I have to hand it to the inimitable Charles Pierce of Esquire magazine.
A few days after media critic Margaret Sullivan complained in the Guardian that journalists were not effectively conveying the dangers of a second Trump administration, the headline on his essay did not mince words: “Nazi-Curious Madman Currently Under Indictment For 91 Felonies Gives Speech.”
This is not hyperbole.
As former President Donald Trump appears to be sailing toward the Republican presidential nomination, he is increasingly embracing autocratic language and ideas, using rhetoric familiar to anyone who has studied the speeches of dictators and strongmen through history.
“I am your justice. … I am your retribution,” he told a crowd at a conservative political conference in March.
Illegal immigration, he told a right-wing website in October, is “poisoning the blood of our country.”
“We pledge to you that we will root out the communists, Marxists, fascists and the radical-left thugs that live like vermin within the confines of our country — that lie and steal and cheat on elections,” he told supporters in New Hampshire last month.
If you are not alarmed by his rhetoric, then you are either not paying attention or don’t recognize the danger he poses to democracy. Or perhaps — and I recognize that this may well be the case for many of his most ardent supporters — you think a strongman with protectionist impulses, racist policies and contempt for the rule of law is just what America needs.

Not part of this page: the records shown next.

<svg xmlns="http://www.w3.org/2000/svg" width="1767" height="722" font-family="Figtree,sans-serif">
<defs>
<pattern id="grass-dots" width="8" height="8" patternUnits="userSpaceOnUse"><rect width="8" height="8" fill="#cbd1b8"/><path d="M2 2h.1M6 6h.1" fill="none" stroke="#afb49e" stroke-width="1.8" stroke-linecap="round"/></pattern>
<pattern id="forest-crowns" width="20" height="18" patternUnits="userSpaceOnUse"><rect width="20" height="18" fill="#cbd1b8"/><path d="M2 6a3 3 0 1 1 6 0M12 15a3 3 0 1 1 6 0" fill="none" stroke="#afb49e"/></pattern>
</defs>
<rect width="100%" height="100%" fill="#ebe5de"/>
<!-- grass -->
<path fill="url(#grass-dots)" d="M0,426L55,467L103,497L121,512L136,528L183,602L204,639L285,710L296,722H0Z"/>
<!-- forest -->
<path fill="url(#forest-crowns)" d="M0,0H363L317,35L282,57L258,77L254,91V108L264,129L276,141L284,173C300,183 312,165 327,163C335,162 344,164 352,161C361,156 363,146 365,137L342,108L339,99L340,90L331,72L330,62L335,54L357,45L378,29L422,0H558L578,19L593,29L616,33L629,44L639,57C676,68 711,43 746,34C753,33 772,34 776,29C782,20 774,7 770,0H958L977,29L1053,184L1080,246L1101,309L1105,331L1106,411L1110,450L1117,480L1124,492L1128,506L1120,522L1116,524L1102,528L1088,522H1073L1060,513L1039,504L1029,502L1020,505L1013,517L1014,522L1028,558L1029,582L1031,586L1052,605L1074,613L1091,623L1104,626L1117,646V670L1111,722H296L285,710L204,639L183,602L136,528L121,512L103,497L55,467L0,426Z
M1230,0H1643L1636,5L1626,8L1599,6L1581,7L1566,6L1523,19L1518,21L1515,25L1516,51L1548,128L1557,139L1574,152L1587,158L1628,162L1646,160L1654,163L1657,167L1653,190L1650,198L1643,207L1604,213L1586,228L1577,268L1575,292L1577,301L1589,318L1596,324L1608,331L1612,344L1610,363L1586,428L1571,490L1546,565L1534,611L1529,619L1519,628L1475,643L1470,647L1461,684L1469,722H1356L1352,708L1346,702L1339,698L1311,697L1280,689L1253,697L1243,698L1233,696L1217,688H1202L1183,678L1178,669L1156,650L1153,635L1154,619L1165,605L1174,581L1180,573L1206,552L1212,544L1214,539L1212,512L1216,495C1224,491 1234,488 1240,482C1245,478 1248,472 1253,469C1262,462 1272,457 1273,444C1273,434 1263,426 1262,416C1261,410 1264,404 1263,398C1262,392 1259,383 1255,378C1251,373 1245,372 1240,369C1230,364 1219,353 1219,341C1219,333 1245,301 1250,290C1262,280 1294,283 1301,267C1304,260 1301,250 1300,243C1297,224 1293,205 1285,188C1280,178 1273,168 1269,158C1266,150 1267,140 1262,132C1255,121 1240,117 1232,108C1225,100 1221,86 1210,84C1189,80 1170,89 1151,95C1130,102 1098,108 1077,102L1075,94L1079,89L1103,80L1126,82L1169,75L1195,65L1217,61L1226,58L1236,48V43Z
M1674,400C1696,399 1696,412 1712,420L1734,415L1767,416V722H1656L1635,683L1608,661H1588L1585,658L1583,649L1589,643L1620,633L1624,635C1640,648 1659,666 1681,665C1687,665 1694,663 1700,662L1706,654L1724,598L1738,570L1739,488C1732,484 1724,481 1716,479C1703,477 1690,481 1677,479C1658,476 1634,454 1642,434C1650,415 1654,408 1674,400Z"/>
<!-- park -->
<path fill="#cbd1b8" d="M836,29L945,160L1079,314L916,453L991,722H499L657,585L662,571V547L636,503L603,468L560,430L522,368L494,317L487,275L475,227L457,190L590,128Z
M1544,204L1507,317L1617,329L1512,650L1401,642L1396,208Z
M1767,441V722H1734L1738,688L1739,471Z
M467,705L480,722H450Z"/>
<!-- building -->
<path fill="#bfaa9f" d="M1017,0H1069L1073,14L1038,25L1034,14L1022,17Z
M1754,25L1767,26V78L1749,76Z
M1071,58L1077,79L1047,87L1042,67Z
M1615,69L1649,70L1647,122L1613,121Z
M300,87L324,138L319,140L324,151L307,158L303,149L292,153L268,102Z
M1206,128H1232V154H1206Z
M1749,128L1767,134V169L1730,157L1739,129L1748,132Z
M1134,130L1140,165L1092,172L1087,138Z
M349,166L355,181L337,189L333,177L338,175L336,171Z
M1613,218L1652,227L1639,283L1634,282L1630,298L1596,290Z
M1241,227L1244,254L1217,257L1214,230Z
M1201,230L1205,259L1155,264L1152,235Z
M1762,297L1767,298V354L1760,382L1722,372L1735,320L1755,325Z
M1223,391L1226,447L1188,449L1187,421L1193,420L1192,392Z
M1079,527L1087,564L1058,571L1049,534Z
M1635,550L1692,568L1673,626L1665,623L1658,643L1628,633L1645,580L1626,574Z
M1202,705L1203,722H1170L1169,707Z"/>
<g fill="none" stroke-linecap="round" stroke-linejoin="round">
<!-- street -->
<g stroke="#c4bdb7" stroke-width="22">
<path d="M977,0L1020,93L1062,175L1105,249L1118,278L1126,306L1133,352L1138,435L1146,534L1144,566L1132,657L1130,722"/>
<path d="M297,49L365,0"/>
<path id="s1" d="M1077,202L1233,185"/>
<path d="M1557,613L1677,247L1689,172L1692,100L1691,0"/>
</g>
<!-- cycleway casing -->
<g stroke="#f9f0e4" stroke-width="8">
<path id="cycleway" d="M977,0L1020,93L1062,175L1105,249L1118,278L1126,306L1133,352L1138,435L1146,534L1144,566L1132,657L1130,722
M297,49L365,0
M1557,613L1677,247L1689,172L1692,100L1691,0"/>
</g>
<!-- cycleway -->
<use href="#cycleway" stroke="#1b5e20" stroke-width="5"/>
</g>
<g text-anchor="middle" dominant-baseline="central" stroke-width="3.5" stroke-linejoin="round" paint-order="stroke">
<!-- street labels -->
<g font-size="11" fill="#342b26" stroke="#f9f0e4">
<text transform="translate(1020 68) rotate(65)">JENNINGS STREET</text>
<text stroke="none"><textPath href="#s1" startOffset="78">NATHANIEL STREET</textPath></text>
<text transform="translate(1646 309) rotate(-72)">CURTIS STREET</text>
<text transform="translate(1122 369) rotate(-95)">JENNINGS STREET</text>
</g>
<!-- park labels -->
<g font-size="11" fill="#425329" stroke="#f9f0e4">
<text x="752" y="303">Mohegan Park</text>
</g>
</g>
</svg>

And what would become of the current world order in a second Trump administration?
Does anyone, for example, believe that Trump, who has bent the knee to Russian President Vladimir Putin, would support Ukraine in its battle against Putin’s war of aggression? Does anyone think that the Islamophobic Trump would exert any sort of moderating influence on Israel?
During Trump’s first campaign in 2016, his supporters liked to say that his over-the-top rhetoric was mostly for show. “Take him seriously, not literally,” they said.
If you bought that line, you were foolish.
Trump, as the Atlantic’s Peter Wehner noted, is an “institutional arsonist.” Wehner is a former speech writer for three Republican presidents and a senior fellow at the Trinity Forum, a nonprofit Christian think tank. “It is a rather remarkable indictment of those who claim to be followers of Jesus that they would continue to show fealty to a man whose cruel ethic has always been antithetical to Jesus’ and becomes more so every day,” Wehner wrote last week.
Trump’s Republican collaborators are deeply implicated in his antidemocratic plans.
One flank is dedicated to rewriting the history of Jan. 6, the day that violent insurrectionists failed to thwart the results of the 2020 presidential election. A second is devoted to maintaining the fiction that the election was stolen from Trump.
Georgia Rep. Marjorie Taylor Greene insists in her new book that the insurrectionists were not MAGA Republicans, but left-wing extremists and undercover federal agents.
Her colleague, Louisiana Rep. Steve Scalise, refused to answer George Stephanopoulos recently when the ABC News host asked, “Can you say unequivocally that the 2020 election was not stolen?” All Scalise could muster was, “There were a handful of states that didn’t follow their election laws.” Does it really need to be said that making it easier for citizens to cast votes during a pandemic does not rig an election?
I happen to think that journalists have done a magnificent job exploring the dangers of a second Trump administration.
The question is, are Republican voters rational? Do they care?